Source records
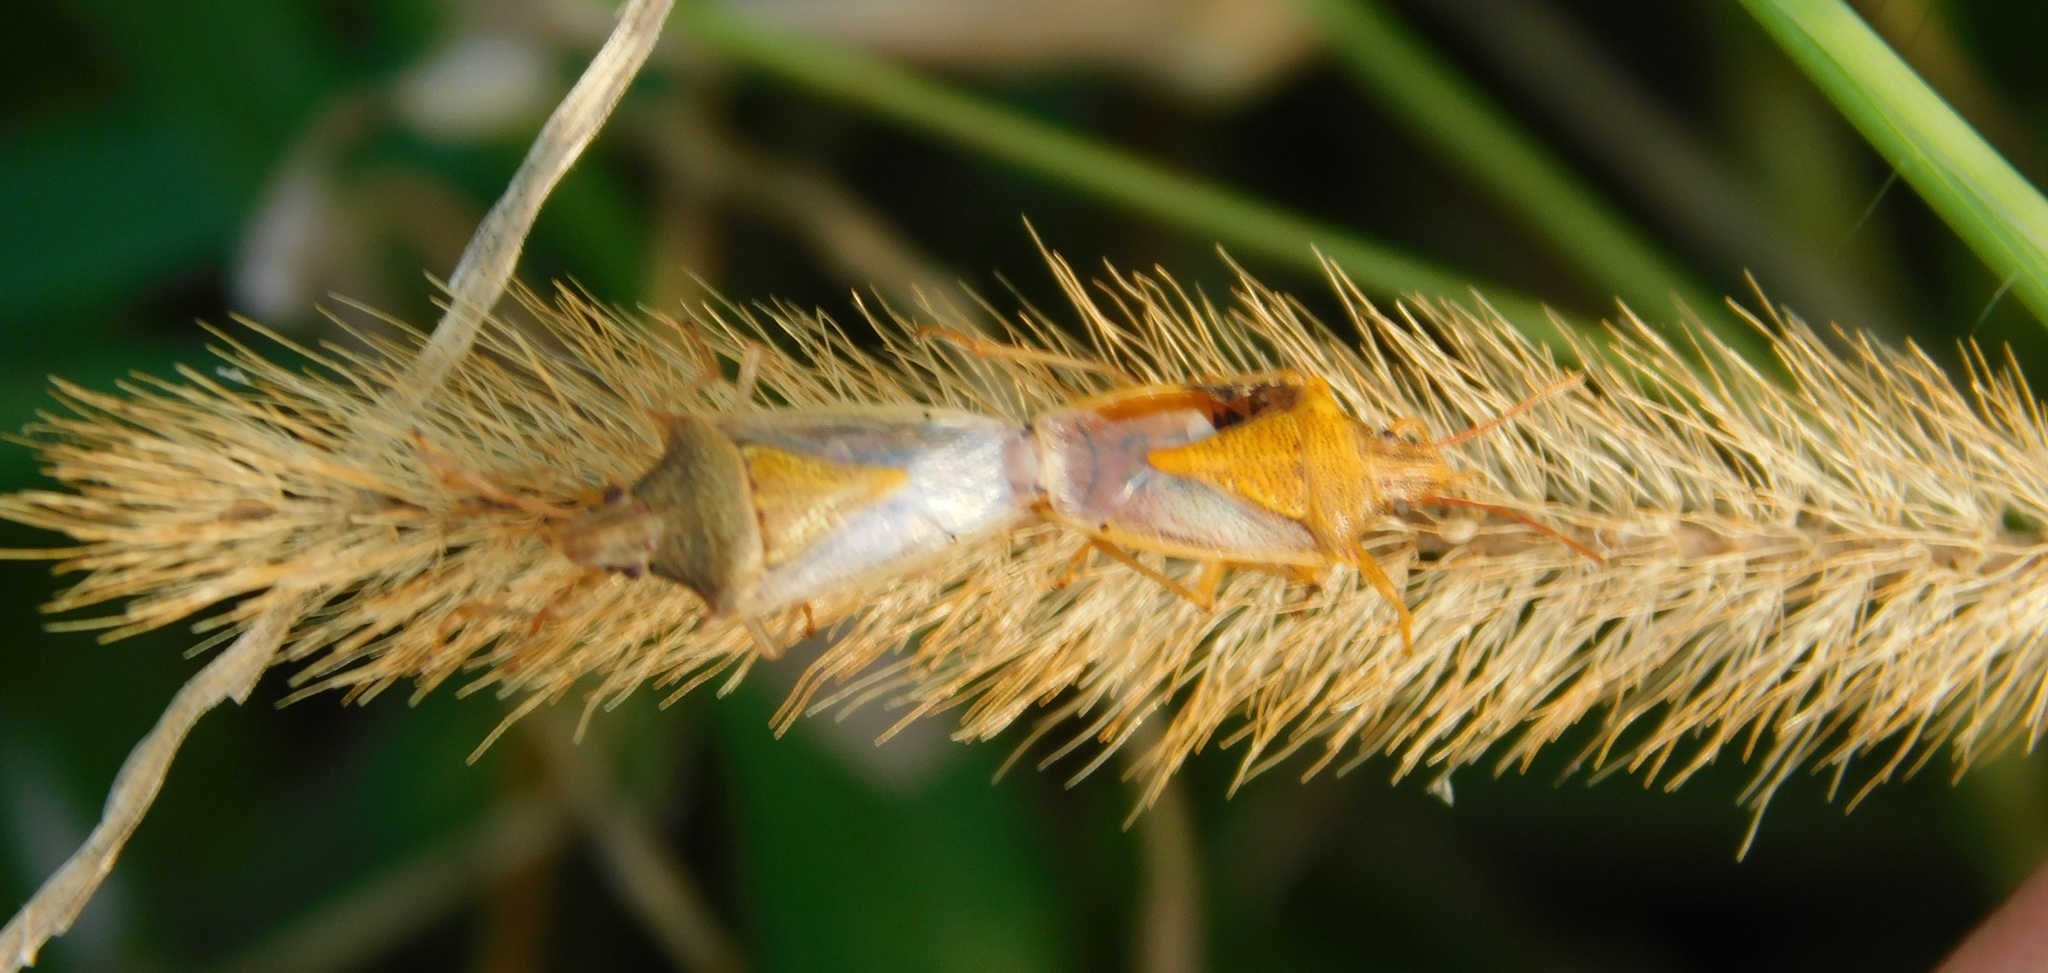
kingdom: Animalia
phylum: Arthropoda
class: Insecta
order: Hemiptera
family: Pentatomidae
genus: Oebalus
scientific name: Oebalus pugnax
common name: Rice stink bug
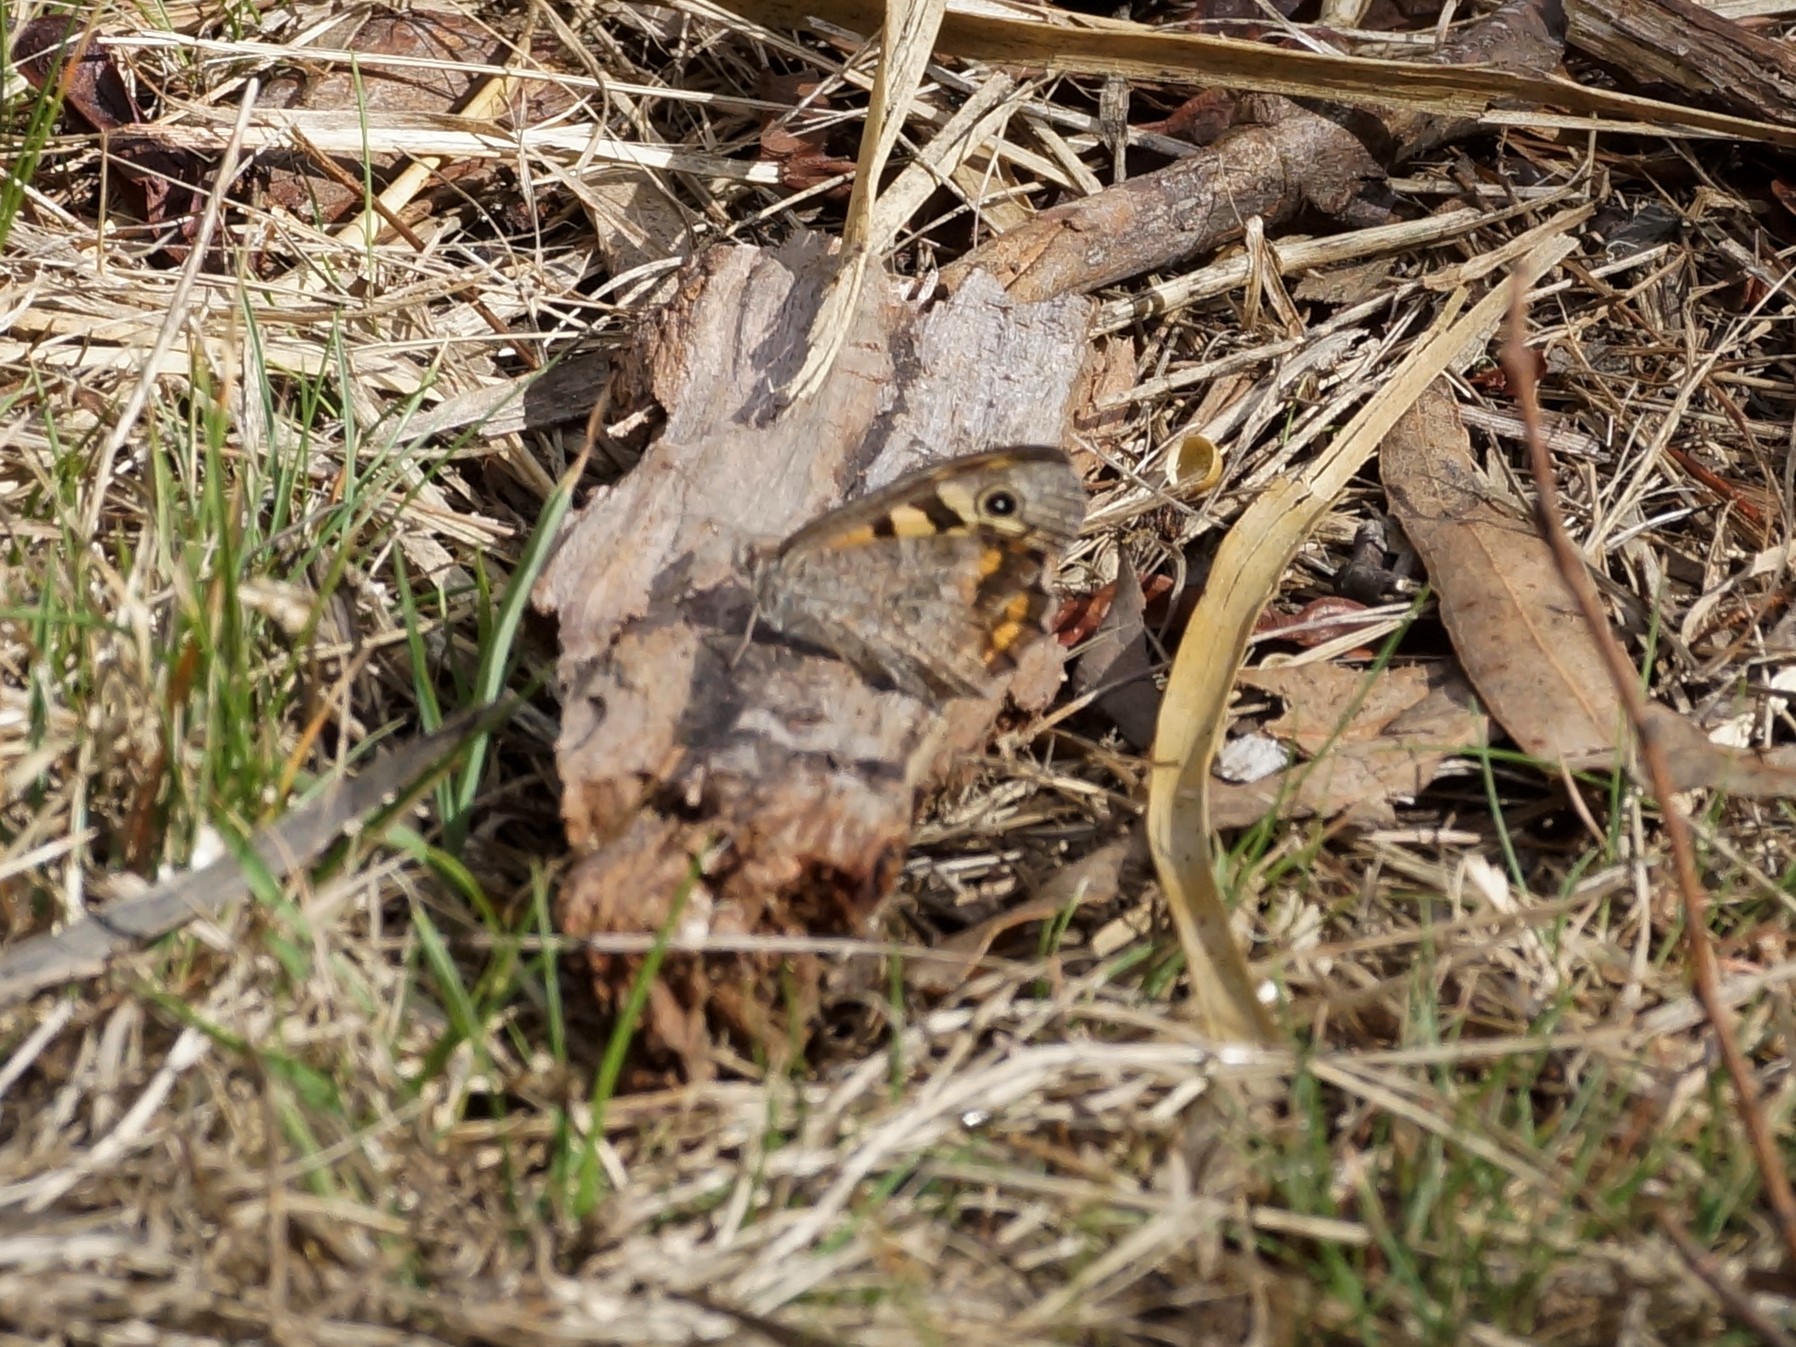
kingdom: Animalia
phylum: Arthropoda
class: Insecta
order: Lepidoptera
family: Nymphalidae
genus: Geitoneura
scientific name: Geitoneura klugii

## INSTRUCTIONS TO FOLLOW
Copy every line of text in the records above word for word, leaving out the pictures.

## RIGHT ANSWER
kingdom: Animalia
phylum: Arthropoda
class: Insecta
order: Hemiptera
family: Pentatomidae
genus: Oebalus
scientific name: Oebalus pugnax
common name: Rice stink bug
kingdom: Animalia
phylum: Arthropoda
class: Insecta
order: Lepidoptera
family: Nymphalidae
genus: Geitoneura
scientific name: Geitoneura klugii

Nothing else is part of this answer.